[Extracted entries — start]

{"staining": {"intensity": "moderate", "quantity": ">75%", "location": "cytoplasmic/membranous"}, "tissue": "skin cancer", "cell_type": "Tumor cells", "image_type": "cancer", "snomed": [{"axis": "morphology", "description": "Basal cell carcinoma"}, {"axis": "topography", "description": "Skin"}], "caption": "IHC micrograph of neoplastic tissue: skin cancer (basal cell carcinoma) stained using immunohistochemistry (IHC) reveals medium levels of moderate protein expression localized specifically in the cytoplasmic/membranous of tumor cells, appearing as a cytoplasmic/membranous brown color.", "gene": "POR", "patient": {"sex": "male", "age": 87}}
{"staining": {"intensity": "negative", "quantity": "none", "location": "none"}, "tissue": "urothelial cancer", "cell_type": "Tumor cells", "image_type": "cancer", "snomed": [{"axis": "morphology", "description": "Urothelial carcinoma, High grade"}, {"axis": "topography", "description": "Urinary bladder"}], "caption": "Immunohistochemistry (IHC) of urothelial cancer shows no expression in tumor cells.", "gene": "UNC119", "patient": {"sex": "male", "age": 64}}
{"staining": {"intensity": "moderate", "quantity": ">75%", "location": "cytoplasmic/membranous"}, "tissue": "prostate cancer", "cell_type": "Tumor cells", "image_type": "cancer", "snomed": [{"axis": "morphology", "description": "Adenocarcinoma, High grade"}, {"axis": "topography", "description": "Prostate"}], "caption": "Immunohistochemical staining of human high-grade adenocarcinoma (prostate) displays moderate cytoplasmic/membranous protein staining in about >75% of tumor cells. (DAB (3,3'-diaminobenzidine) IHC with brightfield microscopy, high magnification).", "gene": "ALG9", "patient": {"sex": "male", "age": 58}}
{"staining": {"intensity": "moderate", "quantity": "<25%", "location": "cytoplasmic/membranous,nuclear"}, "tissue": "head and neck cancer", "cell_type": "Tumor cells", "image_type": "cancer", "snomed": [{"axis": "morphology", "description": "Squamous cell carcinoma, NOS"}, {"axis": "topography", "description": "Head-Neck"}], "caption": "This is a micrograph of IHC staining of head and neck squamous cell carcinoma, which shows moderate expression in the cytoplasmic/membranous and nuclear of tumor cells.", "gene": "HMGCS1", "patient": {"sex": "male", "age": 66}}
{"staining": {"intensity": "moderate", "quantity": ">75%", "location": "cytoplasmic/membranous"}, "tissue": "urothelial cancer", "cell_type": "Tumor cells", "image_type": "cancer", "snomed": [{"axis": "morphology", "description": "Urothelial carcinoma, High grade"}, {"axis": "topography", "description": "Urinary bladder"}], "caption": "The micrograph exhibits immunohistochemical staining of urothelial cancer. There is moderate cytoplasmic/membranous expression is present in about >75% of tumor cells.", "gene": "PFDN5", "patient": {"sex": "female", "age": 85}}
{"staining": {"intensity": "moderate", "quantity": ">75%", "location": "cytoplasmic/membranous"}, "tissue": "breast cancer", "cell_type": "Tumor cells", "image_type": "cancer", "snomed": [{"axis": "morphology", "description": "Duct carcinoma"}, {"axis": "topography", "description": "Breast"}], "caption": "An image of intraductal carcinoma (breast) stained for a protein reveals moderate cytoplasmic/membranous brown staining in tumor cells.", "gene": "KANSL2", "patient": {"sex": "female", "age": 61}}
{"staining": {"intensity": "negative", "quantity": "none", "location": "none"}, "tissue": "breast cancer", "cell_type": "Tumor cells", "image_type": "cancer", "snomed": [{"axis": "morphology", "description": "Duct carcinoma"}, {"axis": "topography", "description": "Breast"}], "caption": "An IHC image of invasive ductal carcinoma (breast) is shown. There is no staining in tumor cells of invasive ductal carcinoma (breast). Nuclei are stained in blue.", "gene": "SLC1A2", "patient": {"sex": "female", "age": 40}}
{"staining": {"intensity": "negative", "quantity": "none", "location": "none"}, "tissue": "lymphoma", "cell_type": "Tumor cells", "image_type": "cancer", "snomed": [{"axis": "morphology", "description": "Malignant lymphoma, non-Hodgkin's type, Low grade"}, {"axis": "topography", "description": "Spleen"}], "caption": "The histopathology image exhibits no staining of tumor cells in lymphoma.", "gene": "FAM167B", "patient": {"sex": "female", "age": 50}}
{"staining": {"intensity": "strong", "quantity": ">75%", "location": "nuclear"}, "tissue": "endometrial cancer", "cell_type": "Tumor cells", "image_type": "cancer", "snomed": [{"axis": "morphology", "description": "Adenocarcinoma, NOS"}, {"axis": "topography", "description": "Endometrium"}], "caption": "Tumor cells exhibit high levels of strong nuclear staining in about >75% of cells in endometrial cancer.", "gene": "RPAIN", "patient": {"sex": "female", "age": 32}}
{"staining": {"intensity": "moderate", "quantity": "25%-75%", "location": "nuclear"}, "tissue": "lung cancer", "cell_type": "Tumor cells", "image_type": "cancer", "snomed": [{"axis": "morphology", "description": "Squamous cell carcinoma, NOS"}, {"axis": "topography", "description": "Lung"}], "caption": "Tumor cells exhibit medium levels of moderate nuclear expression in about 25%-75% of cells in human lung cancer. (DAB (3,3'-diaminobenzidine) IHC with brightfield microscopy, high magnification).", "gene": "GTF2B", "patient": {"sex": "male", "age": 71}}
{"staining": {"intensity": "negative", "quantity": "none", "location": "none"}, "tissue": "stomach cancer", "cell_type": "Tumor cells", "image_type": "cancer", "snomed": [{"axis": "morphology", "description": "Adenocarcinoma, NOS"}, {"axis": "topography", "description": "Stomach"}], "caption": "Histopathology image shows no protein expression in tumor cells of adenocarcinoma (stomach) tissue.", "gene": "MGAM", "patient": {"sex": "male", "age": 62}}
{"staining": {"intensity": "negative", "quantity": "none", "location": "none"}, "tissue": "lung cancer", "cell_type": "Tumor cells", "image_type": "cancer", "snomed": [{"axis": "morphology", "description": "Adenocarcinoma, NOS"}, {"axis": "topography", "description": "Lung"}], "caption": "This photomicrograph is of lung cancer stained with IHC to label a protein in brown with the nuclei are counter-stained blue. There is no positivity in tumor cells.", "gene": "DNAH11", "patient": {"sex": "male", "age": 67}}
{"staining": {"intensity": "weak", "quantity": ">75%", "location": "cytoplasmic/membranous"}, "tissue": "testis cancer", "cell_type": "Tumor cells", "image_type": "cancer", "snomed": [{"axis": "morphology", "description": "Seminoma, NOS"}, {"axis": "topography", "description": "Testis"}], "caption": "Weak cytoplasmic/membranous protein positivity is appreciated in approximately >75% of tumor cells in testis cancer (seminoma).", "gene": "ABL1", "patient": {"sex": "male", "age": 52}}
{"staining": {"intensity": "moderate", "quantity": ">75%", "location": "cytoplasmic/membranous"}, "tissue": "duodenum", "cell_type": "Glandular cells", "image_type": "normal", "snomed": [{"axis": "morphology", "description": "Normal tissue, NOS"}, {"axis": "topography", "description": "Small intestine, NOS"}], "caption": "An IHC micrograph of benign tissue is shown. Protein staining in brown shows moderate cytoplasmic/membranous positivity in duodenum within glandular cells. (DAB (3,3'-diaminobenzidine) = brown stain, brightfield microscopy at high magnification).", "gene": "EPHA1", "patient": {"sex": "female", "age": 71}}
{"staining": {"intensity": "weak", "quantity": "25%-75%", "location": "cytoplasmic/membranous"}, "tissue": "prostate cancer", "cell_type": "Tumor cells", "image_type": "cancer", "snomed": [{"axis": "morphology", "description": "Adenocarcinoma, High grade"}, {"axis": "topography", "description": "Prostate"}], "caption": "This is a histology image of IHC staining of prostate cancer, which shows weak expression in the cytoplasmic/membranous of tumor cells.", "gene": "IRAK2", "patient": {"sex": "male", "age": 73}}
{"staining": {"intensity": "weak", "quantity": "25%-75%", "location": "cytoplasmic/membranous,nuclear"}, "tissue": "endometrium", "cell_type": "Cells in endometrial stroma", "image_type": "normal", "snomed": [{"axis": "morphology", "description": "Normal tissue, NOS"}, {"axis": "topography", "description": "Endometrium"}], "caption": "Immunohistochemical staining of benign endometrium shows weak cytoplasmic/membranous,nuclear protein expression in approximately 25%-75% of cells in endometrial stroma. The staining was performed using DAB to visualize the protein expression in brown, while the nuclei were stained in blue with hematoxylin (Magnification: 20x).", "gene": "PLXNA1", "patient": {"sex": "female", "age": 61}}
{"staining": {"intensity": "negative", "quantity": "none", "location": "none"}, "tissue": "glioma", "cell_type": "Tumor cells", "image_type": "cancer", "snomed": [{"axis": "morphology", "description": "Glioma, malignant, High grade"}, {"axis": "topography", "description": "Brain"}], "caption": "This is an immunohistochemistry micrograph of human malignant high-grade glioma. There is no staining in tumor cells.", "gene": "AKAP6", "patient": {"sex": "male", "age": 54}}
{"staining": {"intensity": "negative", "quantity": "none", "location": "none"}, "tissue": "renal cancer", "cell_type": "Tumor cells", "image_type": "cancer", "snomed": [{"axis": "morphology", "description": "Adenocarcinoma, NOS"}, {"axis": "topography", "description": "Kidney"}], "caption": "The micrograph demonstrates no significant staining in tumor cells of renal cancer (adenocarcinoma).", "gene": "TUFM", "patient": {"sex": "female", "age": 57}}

[Extracted entries — finish]

* [Task item]: Which lines in the data above contain "approximately"? Show each one.

* [Worked solution]:
{"staining": {"intensity": "weak", "quantity": ">75%", "location": "cytoplasmic/membranous"}, "tissue": "testis cancer", "cell_type": "Tumor cells", "image_type": "cancer", "snomed": [{"axis": "morphology", "description": "Seminoma, NOS"}, {"axis": "topography", "description": "Testis"}], "caption": "Weak cytoplasmic/membranous protein positivity is appreciated in approximately >75% of tumor cells in testis cancer (seminoma).", "gene": "ABL1", "patient": {"sex": "male", "age": 52}}
{"staining": {"intensity": "weak", "quantity": "25%-75%", "location": "cytoplasmic/membranous,nuclear"}, "tissue": "endometrium", "cell_type": "Cells in endometrial stroma", "image_type": "normal", "snomed": [{"axis": "morphology", "description": "Normal tissue, NOS"}, {"axis": "topography", "description": "Endometrium"}], "caption": "Immunohistochemical staining of benign endometrium shows weak cytoplasmic/membranous,nuclear protein expression in approximately 25%-75% of cells in endometrial stroma. The staining was performed using DAB to visualize the protein expression in brown, while the nuclei were stained in blue with hematoxylin (Magnification: 20x).", "gene": "PLXNA1", "patient": {"sex": "female", "age": 61}}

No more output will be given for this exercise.